> **PROBLEM STATEMENT**:
Print out the complete set of records below, exactly as they read.
******************************
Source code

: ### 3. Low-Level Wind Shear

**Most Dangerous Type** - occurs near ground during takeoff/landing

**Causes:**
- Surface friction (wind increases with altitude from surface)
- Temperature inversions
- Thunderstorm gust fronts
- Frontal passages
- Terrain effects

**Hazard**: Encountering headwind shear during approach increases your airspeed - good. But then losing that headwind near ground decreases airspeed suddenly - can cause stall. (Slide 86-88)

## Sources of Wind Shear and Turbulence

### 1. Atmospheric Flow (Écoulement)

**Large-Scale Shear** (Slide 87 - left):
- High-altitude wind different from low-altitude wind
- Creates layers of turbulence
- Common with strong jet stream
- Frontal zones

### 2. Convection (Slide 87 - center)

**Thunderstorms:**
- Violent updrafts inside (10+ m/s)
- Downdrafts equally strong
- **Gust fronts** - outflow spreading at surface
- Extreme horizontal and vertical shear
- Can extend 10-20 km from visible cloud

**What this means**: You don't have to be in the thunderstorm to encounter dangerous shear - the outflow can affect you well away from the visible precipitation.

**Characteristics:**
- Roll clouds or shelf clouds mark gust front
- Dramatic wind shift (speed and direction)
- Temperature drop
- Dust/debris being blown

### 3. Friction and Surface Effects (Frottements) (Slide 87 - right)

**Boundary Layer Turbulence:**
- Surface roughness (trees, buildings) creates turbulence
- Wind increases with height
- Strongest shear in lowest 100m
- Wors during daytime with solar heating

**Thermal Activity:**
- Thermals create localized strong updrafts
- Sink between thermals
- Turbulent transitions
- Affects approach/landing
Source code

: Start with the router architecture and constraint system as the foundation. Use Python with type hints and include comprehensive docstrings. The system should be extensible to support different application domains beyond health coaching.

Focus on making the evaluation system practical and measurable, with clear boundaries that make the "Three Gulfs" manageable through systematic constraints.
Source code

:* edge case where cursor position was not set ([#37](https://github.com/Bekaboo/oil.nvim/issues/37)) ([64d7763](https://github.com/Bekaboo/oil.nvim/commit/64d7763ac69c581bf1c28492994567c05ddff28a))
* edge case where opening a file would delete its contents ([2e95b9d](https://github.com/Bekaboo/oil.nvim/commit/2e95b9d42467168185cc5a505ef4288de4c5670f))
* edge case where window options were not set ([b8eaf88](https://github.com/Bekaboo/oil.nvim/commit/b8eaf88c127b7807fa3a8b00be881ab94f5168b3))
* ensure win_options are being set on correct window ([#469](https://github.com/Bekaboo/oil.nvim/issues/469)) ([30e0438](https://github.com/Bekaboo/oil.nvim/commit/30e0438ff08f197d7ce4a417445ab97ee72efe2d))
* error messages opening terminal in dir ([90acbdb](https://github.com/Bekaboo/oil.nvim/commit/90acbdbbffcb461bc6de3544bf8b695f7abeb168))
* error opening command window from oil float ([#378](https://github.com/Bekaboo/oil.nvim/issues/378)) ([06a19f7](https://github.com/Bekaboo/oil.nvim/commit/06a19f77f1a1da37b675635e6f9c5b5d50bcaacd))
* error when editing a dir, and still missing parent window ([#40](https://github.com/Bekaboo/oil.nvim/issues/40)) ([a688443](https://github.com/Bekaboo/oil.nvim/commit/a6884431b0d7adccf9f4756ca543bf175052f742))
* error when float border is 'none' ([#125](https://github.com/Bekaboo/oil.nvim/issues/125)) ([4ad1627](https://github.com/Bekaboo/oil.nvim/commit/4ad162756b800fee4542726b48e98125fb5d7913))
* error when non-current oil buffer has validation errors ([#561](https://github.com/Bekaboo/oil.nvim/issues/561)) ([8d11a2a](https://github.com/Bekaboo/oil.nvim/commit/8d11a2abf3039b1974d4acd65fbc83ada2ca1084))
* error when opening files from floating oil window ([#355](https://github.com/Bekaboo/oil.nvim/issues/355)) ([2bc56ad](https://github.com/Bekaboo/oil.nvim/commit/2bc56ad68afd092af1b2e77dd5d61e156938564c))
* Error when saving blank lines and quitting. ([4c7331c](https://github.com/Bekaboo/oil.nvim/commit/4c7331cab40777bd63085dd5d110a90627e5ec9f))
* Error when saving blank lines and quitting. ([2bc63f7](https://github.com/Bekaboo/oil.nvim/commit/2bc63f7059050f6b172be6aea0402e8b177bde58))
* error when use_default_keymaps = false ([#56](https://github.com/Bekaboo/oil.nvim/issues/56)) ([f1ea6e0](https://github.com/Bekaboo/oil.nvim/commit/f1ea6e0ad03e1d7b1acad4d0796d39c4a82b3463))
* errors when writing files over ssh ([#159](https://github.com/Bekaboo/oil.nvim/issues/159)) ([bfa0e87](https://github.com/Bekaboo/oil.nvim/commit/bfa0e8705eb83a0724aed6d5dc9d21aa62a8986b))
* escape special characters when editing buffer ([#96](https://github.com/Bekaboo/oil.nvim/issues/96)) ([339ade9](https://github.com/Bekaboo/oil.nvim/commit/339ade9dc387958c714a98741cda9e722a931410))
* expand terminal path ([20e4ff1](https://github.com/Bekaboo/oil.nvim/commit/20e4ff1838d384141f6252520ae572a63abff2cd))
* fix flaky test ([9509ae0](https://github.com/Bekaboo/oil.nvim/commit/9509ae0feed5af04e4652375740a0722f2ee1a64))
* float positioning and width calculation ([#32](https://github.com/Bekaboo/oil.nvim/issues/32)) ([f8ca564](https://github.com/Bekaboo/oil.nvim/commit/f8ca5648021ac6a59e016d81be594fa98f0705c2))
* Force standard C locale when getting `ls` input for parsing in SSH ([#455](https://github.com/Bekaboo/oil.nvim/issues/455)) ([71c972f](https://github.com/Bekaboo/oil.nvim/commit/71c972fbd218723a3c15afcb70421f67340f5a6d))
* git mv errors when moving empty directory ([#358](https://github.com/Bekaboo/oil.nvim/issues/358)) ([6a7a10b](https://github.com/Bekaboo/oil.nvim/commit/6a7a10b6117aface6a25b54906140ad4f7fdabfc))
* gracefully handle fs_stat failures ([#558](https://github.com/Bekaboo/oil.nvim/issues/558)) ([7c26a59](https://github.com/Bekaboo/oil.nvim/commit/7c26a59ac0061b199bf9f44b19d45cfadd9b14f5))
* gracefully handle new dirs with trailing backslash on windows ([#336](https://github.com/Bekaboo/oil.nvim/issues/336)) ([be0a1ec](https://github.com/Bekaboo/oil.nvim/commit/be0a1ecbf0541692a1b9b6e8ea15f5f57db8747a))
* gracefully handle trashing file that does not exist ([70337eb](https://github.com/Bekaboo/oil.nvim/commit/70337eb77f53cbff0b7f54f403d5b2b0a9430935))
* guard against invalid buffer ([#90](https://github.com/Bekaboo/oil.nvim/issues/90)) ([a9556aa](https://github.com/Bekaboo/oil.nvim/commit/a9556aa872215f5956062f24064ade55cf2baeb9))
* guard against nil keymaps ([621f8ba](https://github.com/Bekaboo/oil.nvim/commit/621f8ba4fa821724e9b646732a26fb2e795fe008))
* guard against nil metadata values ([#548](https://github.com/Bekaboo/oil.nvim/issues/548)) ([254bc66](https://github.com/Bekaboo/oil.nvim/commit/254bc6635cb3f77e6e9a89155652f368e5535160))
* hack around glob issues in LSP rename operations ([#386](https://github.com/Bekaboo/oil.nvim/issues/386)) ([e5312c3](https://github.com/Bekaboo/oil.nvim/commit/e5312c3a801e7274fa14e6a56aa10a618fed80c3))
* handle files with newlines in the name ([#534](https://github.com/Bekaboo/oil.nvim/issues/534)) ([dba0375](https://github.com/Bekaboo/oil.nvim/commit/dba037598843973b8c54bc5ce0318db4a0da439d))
******************************
> **ANSWER SPACE**:
Source code

: ### 3. Low-Level Wind Shear

**Most Dangerous Type** - occurs near ground during takeoff/landing

**Causes:**
- Surface friction (wind increases with altitude from surface)
- Temperature inversions
- Thunderstorm gust fronts
- Frontal passages
- Terrain effects

**Hazard**: Encountering headwind shear during approach increases your airspeed - good. But then losing that headwind near ground decreases airspeed suddenly - can cause stall. (Slide 86-88)

## Sources of Wind Shear and Turbulence

### 1. Atmospheric Flow (Écoulement)

**Large-Scale Shear** (Slide 87 - left):
- High-altitude wind different from low-altitude wind
- Creates layers of turbulence
- Common with strong jet stream
- Frontal zones

### 2. Convection (Slide 87 - center)

**Thunderstorms:**
- Violent updrafts inside (10+ m/s)
- Downdrafts equally strong
- **Gust fronts** - outflow spreading at surface
- Extreme horizontal and vertical shear
- Can extend 10-20 km from visible cloud

**What this means**: You don't have to be in the thunderstorm to encounter dangerous shear - the outflow can affect you well away from the visible precipitation.

**Characteristics:**
- Roll clouds or shelf clouds mark gust front
- Dramatic wind shift (speed and direction)
- Temperature drop
- Dust/debris being blown

### 3. Friction and Surface Effects (Frottements) (Slide 87 - right)

**Boundary Layer Turbulence:**
- Surface roughness (trees, buildings) creates turbulence
- Wind increases with height
- Strongest shear in lowest 100m
- Wors during daytime with solar heating

**Thermal Activity:**
- Thermals create localized strong updrafts
- Sink between thermals
- Turbulent transitions
- Affects approach/landing
Source code

: Start with the router architecture and constraint system as the foundation. Use Python with type hints and include comprehensive docstrings. The system should be extensible to support different application domains beyond health coaching.

Focus on making the evaluation system practical and measurable, with clear boundaries that make the "Three Gulfs" manageable through systematic constraints.
Source code

:* edge case where cursor position was not set ([#37](https://github.com/Bekaboo/oil.nvim/issues/37)) ([64d7763](https://github.com/Bekaboo/oil.nvim/commit/64d7763ac69c581bf1c28492994567c05ddff28a))
* edge case where opening a file would delete its contents ([2e95b9d](https://github.com/Bekaboo/oil.nvim/commit/2e95b9d42467168185cc5a505ef4288de4c5670f))
* edge case where window options were not set ([b8eaf88](https://github.com/Bekaboo/oil.nvim/commit/b8eaf88c127b7807fa3a8b00be881ab94f5168b3))
* ensure win_options are being set on correct window ([#469](https://github.com/Bekaboo/oil.nvim/issues/469)) ([30e0438](https://github.com/Bekaboo/oil.nvim/commit/30e0438ff08f197d7ce4a417445ab97ee72efe2d))
* error messages opening terminal in dir ([90acbdb](https://github.com/Bekaboo/oil.nvim/commit/90acbdbbffcb461bc6de3544bf8b695f7abeb168))
* error opening command window from oil float ([#378](https://github.com/Bekaboo/oil.nvim/issues/378)) ([06a19f7](https://github.com/Bekaboo/oil.nvim/commit/06a19f77f1a1da37b675635e6f9c5b5d50bcaacd))
* error when editing a dir, and still missing parent window ([#40](https://github.com/Bekaboo/oil.nvim/issues/40)) ([a688443](https://github.com/Bekaboo/oil.nvim/commit/a6884431b0d7adccf9f4756ca543bf175052f742))
* error when float border is 'none' ([#125](https://github.com/Bekaboo/oil.nvim/issues/125)) ([4ad1627](https://github.com/Bekaboo/oil.nvim/commit/4ad162756b800fee4542726b48e98125fb5d7913))
* error when non-current oil buffer has validation errors ([#561](https://github.com/Bekaboo/oil.nvim/issues/561)) ([8d11a2a](https://github.com/Bekaboo/oil.nvim/commit/8d11a2abf3039b1974d4acd65fbc83ada2ca1084))
* error when opening files from floating oil window ([#355](https://github.com/Bekaboo/oil.nvim/issues/355)) ([2bc56ad](https://github.com/Bekaboo/oil.nvim/commit/2bc56ad68afd092af1b2e77dd5d61e156938564c))
* Error when saving blank lines and quitting. ([4c7331c](https://github.com/Bekaboo/oil.nvim/commit/4c7331cab40777bd63085dd5d110a90627e5ec9f))
* Error when saving blank lines and quitting. ([2bc63f7](https://github.com/Bekaboo/oil.nvim/commit/2bc63f7059050f6b172be6aea0402e8b177bde58))
* error when use_default_keymaps = false ([#56](https://github.com/Bekaboo/oil.nvim/issues/56)) ([f1ea6e0](https://github.com/Bekaboo/oil.nvim/commit/f1ea6e0ad03e1d7b1acad4d0796d39c4a82b3463))
* errors when writing files over ssh ([#159](https://github.com/Bekaboo/oil.nvim/issues/159)) ([bfa0e87](https://github.com/Bekaboo/oil.nvim/commit/bfa0e8705eb83a0724aed6d5dc9d21aa62a8986b))
* escape special characters when editing buffer ([#96](https://github.com/Bekaboo/oil.nvim/issues/96)) ([339ade9](https://github.com/Bekaboo/oil.nvim/commit/339ade9dc387958c714a98741cda9e722a931410))
* expand terminal path ([20e4ff1](https://github.com/Bekaboo/oil.nvim/commit/20e4ff1838d384141f6252520ae572a63abff2cd))
* fix flaky test ([9509ae0](https://github.com/Bekaboo/oil.nvim/commit/9509ae0feed5af04e4652375740a0722f2ee1a64))
* float positioning and width calculation ([#32](https://github.com/Bekaboo/oil.nvim/issues/32)) ([f8ca564](https://github.com/Bekaboo/oil.nvim/commit/f8ca5648021ac6a59e016d81be594fa98f0705c2))
* Force standard C locale when getting `ls` input for parsing in SSH ([#455](https://github.com/Bekaboo/oil.nvim/issues/455)) ([71c972f](https://github.com/Bekaboo/oil.nvim/commit/71c972fbd218723a3c15afcb70421f67340f5a6d))
* git mv errors when moving empty directory ([#358](https://github.com/Bekaboo/oil.nvim/issues/358)) ([6a7a10b](https://github.com/Bekaboo/oil.nvim/commit/6a7a10b6117aface6a25b54906140ad4f7fdabfc))
* gracefully handle fs_stat failures ([#558](https://github.com/Bekaboo/oil.nvim/issues/558)) ([7c26a59](https://github.com/Bekaboo/oil.nvim/commit/7c26a59ac0061b199bf9f44b19d45cfadd9b14f5))
* gracefully handle new dirs with trailing backslash on windows ([#336](https://github.com/Bekaboo/oil.nvim/issues/336)) ([be0a1ec](https://github.com/Bekaboo/oil.nvim/commit/be0a1ecbf0541692a1b9b6e8ea15f5f57db8747a))
* gracefully handle trashing file that does not exist ([70337eb](https://github.com/Bekaboo/oil.nvim/commit/70337eb77f53cbff0b7f54f403d5b2b0a9430935))
* guard against invalid buffer ([#90](https://github.com/Bekaboo/oil.nvim/issues/90)) ([a9556aa](https://github.com/Bekaboo/oil.nvim/commit/a9556aa872215f5956062f24064ade55cf2baeb9))
* guard against nil keymaps ([621f8ba](https://github.com/Bekaboo/oil.nvim/commit/621f8ba4fa821724e9b646732a26fb2e795fe008))
* guard against nil metadata values ([#548](https://github.com/Bekaboo/oil.nvim/issues/548)) ([254bc66](https://github.com/Bekaboo/oil.nvim/commit/254bc6635cb3f77e6e9a89155652f368e5535160))
* hack around glob issues in LSP rename operations ([#386](https://github.com/Bekaboo/oil.nvim/issues/386)) ([e5312c3](https://github.com/Bekaboo/oil.nvim/commit/e5312c3a801e7274fa14e6a56aa10a618fed80c3))
* handle files with newlines in the name ([#534](https://github.com/Bekaboo/oil.nvim/issues/534)) ([dba0375](https://github.com/Bekaboo/oil.nvim/commit/dba037598843973b8c54bc5ce0318db4a0da439d))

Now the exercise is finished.